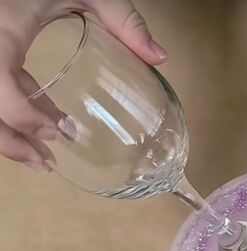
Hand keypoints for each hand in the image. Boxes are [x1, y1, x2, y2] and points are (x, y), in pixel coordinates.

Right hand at [0, 0, 165, 169]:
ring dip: (8, 131)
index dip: (20, 116)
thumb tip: (160, 57)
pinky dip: (12, 106)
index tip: (55, 132)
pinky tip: (43, 120)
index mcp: (3, 29)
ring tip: (39, 154)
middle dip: (8, 140)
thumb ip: (123, 20)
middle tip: (42, 163)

---+---

**TASK TO COMPLETE**
Copy all lines from the material that include "hand".

**ANSWER TO THIS PROBLEM**
Hand keypoints for each hand in the image. Boxes are [x1, y1, x2, y2] and points are (x, y), in pixel coordinates.
Right hand at [0, 0, 165, 169]:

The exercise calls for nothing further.